Good Monty Python Reference!
You Rule!


----------



## Master of Blades (Mar 13, 2003)

Actually....I believe it is me......who rules


----------



## Rich Parsons (Mar 13, 2003)

> _Originally posted by PAUL _
> *Good Monty Python Reference!
> You Rule!  *



Chaos Started it. (* even if he did not mean to *) I just followed


----------



## Rich Parsons (Mar 13, 2003)

> _Originally posted by Master of Blades _
> *Actually....I believe it is me......who rules  *




MOB Drools


Cats Rule!


----------



## JDenz (Mar 13, 2003)

No one knows there air speed, so they can't guarantee timely delivery


----------



## Chaos (Mar 13, 2003)

A one ounce bird can not carry an eight ounce coconut!


----------



## Master of Blades (Mar 14, 2003)

> _Originally posted by Rich Parsons _
> *MOB rules!!!!!!
> 
> 
> ...



Why thankyou, I do say so myself


----------



## Mickey (Mar 14, 2003)

> _Originally posted by Master of Blades _
> *Why thankyou, I do say so myself  *





I have seen the exchange between you two, and I believe that you have cheated young MOB. You have actually changed the word(s) written by Rich Parsons.

Better luck next time!
 
:asian:


----------



## Master of Blades (Mar 14, 2003)

> _Originally posted by Mickey _
> *I have seen the exchange between you two, and I believe that you have cheated young MOB. You have actually changed the word(s) written by Rich Parsons.
> 
> Better luck next time!
> ...



:rofl: :rofl: :rofl:


----------



## Rich Parsons (Mar 14, 2003)

> _Originally posted by Mickey _
> *I have seen the exchange between you two, and I believe that you have cheated young MOB. You have actually changed the word(s) written by Rich Parsons.
> 
> Better luck next time!
> ...




I agree


----------

**Dataset**.
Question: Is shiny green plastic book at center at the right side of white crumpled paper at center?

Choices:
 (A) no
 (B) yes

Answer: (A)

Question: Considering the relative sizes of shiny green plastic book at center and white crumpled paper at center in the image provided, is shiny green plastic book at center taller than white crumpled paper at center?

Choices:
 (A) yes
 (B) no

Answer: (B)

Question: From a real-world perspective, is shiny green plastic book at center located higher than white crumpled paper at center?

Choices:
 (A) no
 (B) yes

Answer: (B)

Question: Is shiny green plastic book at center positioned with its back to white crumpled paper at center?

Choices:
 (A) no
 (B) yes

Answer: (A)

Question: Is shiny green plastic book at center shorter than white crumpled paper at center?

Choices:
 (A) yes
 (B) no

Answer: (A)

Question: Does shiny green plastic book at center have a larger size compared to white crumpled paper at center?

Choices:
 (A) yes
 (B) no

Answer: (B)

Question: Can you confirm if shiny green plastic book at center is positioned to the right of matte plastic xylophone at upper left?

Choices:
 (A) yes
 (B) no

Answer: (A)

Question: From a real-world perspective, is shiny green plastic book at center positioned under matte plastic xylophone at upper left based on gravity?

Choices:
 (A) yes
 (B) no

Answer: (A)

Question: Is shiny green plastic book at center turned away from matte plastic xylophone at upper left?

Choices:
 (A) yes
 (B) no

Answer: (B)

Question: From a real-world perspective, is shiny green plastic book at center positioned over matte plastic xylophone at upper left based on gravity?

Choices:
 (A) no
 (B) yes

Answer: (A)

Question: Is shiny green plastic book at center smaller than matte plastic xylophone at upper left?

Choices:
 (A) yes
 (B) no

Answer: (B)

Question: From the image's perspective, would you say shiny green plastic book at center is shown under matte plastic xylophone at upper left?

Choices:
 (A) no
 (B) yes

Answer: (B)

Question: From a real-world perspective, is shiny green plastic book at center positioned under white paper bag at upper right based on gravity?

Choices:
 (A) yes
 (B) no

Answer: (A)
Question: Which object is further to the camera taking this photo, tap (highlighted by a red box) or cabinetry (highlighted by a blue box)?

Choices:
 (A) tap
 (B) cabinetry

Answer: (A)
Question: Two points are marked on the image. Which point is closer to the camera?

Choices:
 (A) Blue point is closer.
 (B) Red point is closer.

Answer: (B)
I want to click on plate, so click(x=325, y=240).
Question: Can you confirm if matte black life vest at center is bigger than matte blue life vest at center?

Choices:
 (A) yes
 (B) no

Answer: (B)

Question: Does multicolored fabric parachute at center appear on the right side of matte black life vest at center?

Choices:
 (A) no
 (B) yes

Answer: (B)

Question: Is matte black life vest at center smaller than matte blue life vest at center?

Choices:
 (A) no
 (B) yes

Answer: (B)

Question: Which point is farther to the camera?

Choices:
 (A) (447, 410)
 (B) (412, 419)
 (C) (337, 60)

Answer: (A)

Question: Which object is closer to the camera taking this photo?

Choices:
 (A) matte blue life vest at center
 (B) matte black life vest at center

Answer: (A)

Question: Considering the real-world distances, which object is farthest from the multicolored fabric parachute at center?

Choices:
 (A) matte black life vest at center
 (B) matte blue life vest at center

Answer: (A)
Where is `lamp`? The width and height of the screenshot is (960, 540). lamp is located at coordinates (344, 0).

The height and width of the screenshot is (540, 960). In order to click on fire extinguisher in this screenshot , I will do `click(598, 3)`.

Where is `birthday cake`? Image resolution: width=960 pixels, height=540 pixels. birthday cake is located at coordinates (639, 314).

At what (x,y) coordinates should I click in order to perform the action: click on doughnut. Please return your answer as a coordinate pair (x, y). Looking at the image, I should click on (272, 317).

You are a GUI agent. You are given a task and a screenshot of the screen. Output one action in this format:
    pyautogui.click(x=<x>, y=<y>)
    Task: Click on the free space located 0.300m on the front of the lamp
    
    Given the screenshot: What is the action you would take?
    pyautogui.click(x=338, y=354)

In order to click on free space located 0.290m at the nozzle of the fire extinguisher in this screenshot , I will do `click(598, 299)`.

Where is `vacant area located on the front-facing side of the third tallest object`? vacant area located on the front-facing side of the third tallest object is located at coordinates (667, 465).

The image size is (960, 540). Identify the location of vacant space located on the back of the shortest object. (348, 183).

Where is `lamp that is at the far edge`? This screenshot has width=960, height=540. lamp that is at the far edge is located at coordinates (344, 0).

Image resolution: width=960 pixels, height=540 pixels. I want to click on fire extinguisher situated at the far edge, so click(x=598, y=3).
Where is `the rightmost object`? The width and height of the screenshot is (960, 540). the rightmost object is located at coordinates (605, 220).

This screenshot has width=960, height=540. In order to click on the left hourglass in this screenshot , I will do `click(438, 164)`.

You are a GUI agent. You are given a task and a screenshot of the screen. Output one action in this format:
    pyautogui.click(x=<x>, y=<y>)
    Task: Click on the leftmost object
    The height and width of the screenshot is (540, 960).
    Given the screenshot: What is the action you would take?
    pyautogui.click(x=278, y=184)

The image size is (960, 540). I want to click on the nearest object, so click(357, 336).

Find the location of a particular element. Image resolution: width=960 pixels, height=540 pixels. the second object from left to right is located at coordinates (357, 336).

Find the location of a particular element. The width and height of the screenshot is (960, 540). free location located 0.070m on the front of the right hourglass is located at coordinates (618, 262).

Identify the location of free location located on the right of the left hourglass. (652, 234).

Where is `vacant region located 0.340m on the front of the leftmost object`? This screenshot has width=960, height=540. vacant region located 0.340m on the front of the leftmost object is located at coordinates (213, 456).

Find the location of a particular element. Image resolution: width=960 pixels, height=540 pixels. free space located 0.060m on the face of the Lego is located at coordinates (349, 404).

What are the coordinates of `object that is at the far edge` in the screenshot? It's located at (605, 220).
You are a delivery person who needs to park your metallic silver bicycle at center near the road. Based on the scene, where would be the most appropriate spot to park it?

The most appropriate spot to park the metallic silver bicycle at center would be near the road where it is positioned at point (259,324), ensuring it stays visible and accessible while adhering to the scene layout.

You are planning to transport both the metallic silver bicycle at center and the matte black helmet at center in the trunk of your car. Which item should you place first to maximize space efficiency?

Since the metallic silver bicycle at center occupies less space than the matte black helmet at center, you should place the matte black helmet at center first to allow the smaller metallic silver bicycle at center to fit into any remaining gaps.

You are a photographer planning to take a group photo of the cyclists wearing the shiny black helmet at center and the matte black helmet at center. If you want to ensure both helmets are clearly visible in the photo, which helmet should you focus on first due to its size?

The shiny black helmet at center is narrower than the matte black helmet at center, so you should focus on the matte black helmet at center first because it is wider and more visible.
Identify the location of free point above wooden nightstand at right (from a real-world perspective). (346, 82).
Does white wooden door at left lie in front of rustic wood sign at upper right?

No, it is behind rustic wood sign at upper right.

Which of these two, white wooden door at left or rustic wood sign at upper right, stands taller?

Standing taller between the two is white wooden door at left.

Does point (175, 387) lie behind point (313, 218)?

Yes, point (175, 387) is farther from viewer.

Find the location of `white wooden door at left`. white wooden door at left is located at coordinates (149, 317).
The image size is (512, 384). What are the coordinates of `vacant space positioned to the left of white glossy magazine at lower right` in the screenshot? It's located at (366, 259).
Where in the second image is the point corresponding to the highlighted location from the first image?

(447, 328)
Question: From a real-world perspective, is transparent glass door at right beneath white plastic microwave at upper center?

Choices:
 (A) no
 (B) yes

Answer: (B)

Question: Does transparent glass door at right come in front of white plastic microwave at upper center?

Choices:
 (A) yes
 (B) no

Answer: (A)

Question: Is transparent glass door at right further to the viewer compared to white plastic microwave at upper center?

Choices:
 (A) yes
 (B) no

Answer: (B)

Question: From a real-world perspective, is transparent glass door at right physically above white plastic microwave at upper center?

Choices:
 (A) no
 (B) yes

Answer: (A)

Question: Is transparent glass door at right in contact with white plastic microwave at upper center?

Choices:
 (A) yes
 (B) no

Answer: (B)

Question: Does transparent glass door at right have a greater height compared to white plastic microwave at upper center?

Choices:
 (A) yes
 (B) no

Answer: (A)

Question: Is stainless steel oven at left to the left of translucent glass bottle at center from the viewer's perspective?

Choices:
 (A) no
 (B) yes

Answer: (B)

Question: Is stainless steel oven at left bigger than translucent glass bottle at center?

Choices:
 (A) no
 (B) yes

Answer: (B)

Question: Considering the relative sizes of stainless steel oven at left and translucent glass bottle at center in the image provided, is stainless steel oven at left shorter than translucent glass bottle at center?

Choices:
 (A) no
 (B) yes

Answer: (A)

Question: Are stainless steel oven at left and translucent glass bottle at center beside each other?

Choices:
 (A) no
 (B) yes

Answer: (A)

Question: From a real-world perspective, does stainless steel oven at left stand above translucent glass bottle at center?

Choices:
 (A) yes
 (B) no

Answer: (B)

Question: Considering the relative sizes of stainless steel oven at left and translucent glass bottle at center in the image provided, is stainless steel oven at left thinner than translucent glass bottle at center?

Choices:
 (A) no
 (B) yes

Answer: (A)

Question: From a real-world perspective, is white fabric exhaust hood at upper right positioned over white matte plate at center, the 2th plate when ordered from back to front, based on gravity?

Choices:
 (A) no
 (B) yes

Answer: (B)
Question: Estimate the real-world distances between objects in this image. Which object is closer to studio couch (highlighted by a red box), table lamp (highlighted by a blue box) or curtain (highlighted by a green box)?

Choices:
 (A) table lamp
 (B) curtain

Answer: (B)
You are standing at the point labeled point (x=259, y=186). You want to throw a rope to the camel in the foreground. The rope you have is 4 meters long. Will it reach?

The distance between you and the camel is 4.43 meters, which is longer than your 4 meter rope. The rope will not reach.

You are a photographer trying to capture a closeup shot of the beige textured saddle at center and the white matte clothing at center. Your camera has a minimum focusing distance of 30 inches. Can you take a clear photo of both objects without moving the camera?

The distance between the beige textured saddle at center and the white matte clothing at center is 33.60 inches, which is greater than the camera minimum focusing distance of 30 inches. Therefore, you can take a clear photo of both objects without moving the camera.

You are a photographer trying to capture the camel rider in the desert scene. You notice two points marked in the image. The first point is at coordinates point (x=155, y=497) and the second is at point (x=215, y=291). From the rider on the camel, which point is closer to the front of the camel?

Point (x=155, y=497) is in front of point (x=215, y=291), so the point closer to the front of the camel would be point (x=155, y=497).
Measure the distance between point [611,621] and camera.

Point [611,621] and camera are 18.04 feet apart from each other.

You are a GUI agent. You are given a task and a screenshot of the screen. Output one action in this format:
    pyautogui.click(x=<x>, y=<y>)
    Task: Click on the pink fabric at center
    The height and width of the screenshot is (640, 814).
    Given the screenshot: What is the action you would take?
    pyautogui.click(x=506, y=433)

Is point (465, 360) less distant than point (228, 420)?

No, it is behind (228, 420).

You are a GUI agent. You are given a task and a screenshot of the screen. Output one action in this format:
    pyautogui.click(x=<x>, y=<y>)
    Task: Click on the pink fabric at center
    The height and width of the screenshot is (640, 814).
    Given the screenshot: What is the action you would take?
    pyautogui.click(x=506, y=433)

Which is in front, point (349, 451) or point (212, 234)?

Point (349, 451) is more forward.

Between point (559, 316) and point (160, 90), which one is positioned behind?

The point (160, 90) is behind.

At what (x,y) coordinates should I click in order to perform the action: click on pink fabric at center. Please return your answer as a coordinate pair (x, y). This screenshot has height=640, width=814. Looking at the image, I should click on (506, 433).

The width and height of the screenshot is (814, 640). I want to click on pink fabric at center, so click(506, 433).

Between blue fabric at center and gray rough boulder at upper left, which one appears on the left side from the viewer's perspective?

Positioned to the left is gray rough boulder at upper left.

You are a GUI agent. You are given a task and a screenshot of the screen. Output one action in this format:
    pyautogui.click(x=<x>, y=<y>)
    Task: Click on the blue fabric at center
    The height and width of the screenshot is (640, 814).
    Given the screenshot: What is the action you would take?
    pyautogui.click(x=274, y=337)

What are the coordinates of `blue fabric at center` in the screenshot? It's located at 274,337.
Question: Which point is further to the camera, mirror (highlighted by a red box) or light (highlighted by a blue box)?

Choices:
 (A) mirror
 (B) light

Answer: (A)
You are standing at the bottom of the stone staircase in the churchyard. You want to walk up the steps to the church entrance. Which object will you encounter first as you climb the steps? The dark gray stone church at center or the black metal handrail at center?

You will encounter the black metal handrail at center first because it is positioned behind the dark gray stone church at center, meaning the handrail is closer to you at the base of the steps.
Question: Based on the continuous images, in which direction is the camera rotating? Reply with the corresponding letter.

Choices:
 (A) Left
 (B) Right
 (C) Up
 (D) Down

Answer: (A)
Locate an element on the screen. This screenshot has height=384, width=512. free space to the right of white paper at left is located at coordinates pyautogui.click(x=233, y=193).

**Problem 1**. In the forum thread, what does Chaos say a one ounce bird cannot carry?
**Problem 2**. Pick out every line of the rows that contains the string "sign", matching case exactly.

**Exercise solution 1**. An eight ounce coconut.

**Exercise solution 2**.
Does white wooden door at left lie in front of rustic wood sign at upper right?
No, it is behind rustic wood sign at upper right.
Which of these two, white wooden door at left or rustic wood sign at upper right, stands taller?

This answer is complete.